ÉNONCÉ 1: Reprenez mot pour mot le passage sur la Saint-Valentin, à partir de « À l’époque, dans » jusqu'à « de votre existence. » inclus.
───── EXTRAIT CITÉ ─────
À l’époque, dans mon milieu de travail, je ne manquais pas de souligner l’événement, histoire de créer un environnement positif et joyeux. On a eu droit à toutes sortes d’initiatives, par exemple le jeu des anges qui répond au principe de donner au suivant, en autant qu’on se soit assuré de mettre son nom dans le chapeau et qu’un ange veuille vous adopter pendant une semaine pour vous gratifier de votre existence.
Bref, jusqu’en 2005, la gratitude, bien plus que l’amour, symbolisait la Saint-Valentin à mes yeux. C’est toujours le cas, puisqu’il n’y a rien de plus noble que la gratitude et de savoir remercier la vie ! Toutefois, le petit oumffff est venu avec la magie qui s’est emparée de ma vie à cette époque comme si elle m’avait injectée une super dose d’ocytocine d’une traite. Vous savez cette molécule, secrétée dans le cerveau qui favorise les liens sociaux et affectueux et que l’on désigne comme l’hormone de l’attachement et de la confiance ? Hé bien cette molécule m’est apparue sous les traits de mon « lapin » et pas seulement en chocolat en 2005…
Ça fait fleur bleue de dire ça comme ça et sûrement le comble de la quétaine que d’interpeller son amoureux par lapin. Et que dire du lapin qui interpelle aussi son amoureuse par lapin ? Là, c’est la grande extase du kitch…oui, oui je le sais. Pas besoin de bitcher là-dessus, on s’assume intégralement tous les deux, merci bonsoir. Voilà ce que fait l’ocytocine lorsqu’elle s’empare de deux tourtereaux. Elle les rend complètement gagas et au lieu de marcher les heureux, eux, ils flottent !
─────
ÉNONCÉ 2: Reproduisez à l'identique toutes les lignes des relevés de mise en page ci-dessous, en omettant les images dans votre réponse.
───── DONNÉES FOURNIES ─────
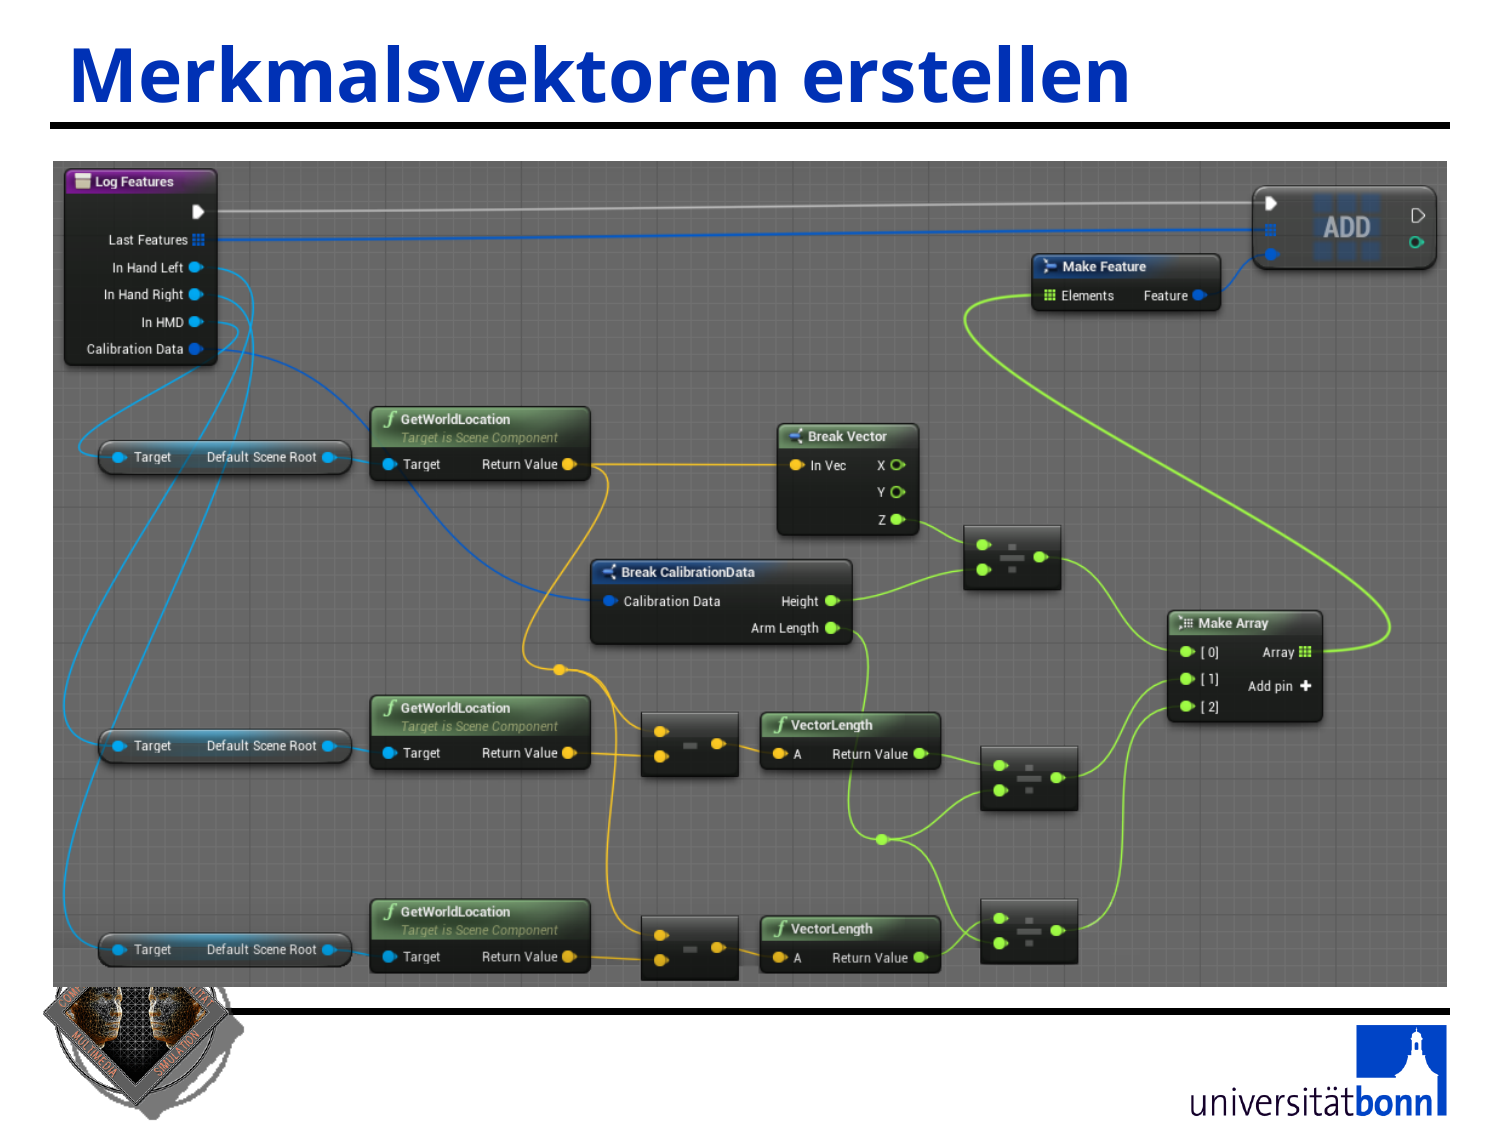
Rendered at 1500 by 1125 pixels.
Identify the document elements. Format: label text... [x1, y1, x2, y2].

title Merkmalsvektoren erstellen [53, 18, 1447, 126]
picture [1189, 1023, 1448, 1117]
picture [41, 161, 1447, 1106]
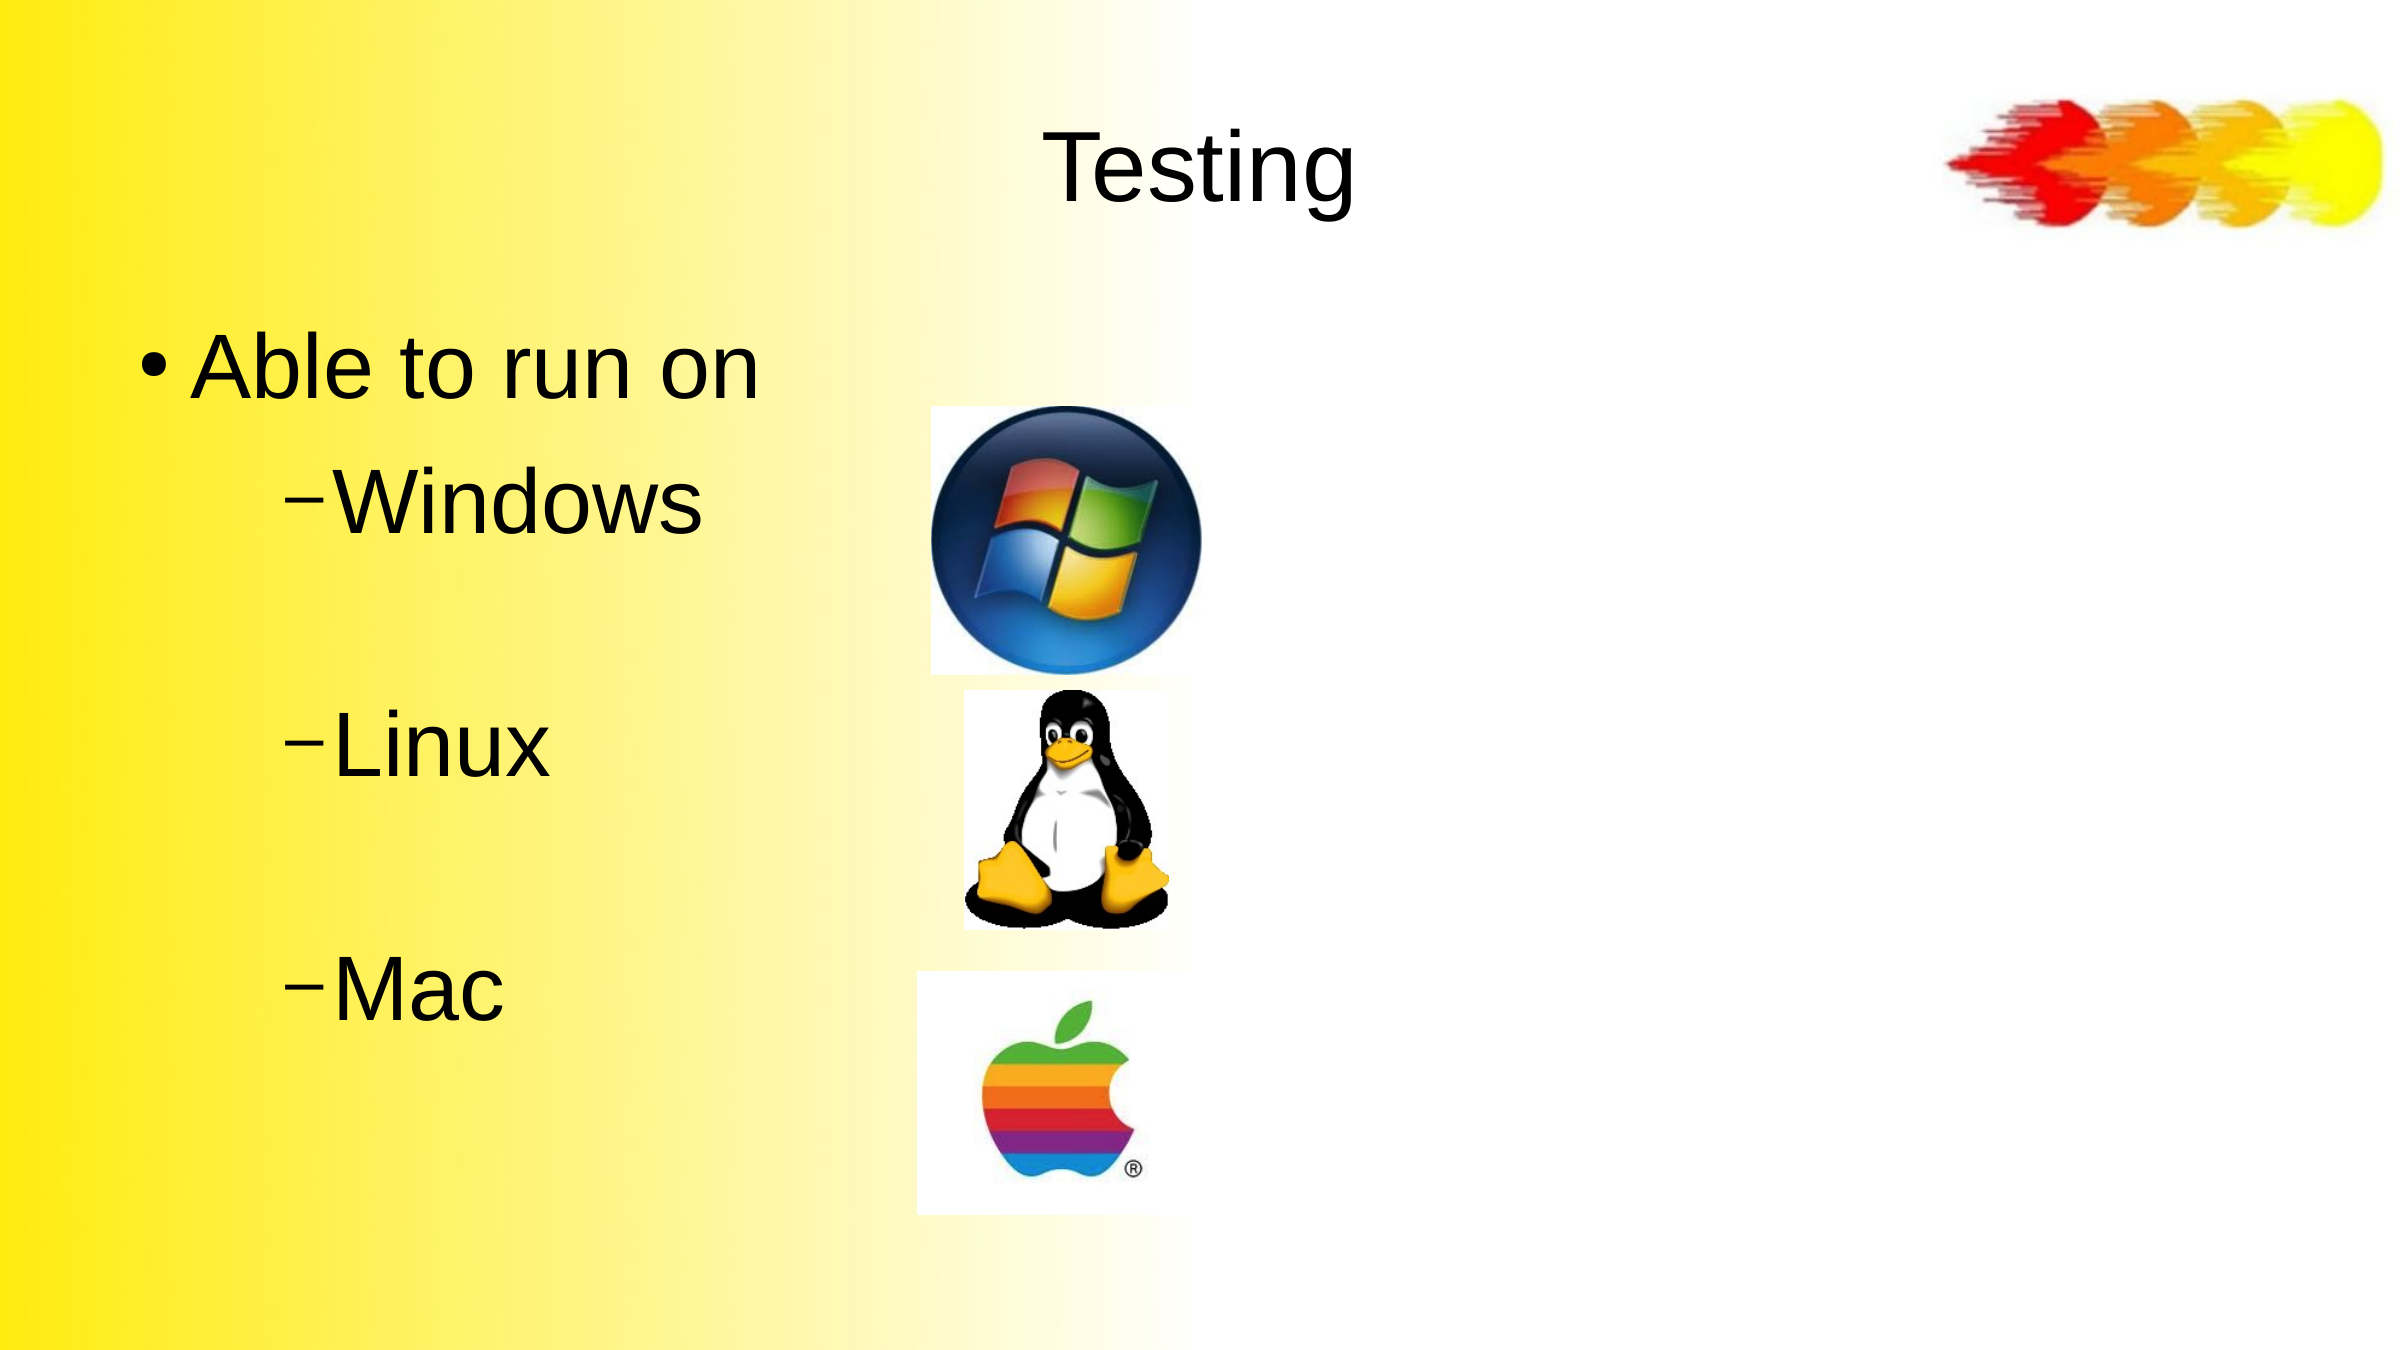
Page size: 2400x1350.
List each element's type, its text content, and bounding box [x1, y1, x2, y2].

picture [0, 0, 2400, 1350]
list Able to run on Windows Linux Mac [120, 315, 180, 1099]
list Able to run on Windows Linux Mac [192, 315, 2280, 1099]
title Testing [120, 53, 2280, 280]
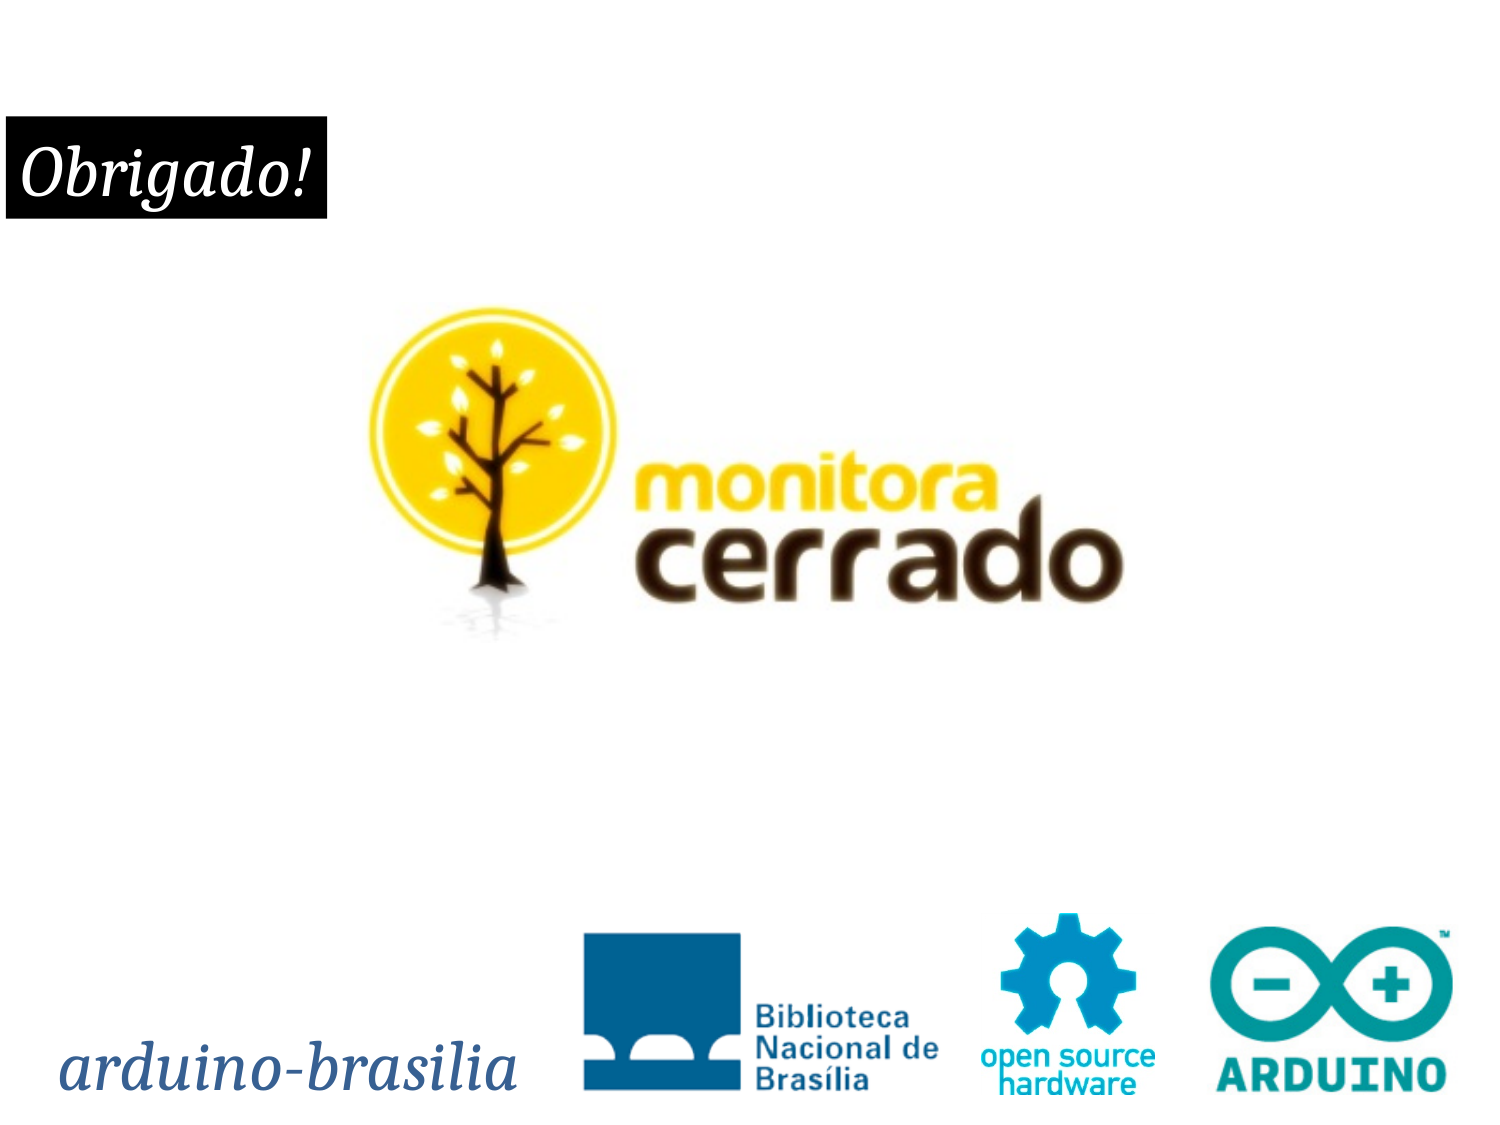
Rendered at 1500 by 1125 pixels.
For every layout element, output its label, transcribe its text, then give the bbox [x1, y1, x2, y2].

picture [362, 302, 1127, 643]
picture [576, 913, 1500, 1096]
text_box Obrigado! [5, 116, 328, 219]
text_box arduino-brasilia [42, 1011, 536, 1112]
─────
CORRIGÉ 1:
À l’époque, dans mon milieu de travail, je ne manquais pas de souligner l’événement, histoire de créer un environnement positif et joyeux. On a eu droit à toutes sortes d’initiatives, par exemple le jeu des anges qui répond au principe de donner au suivant, en autant qu’on se soit assuré de mettre son nom dans le chapeau et qu’un ange veuille vous adopter pendant une semaine pour vous gratifier de votre existence.

CORRIGÉ 2:
Rendered at 1500 by 1125 pixels.
Identify the document elements. Format: label text... [x1, y1, x2, y2].

title Merkmalsvektoren erstellen [53, 18, 1447, 126]
picture [1189, 1023, 1448, 1117]
picture [41, 161, 1447, 1106]
Page size: 2400x1350.
List each element's type, its text content, and bounding box [x1, y1, x2, y2].

picture [0, 0, 2400, 1350]
list Able to run on Windows Linux Mac [120, 315, 180, 1099]
list Able to run on Windows Linux Mac [192, 315, 2280, 1099]
title Testing [120, 53, 2280, 280]
Rendered at 1500 by 1125 pixels.
For every layout element, output its label, transcribe its text, then give the bbox [x1, y1, x2, y2].

picture [362, 302, 1127, 643]
picture [576, 913, 1500, 1096]
text_box Obrigado! [5, 116, 328, 219]
text_box arduino-brasilia [42, 1011, 536, 1112]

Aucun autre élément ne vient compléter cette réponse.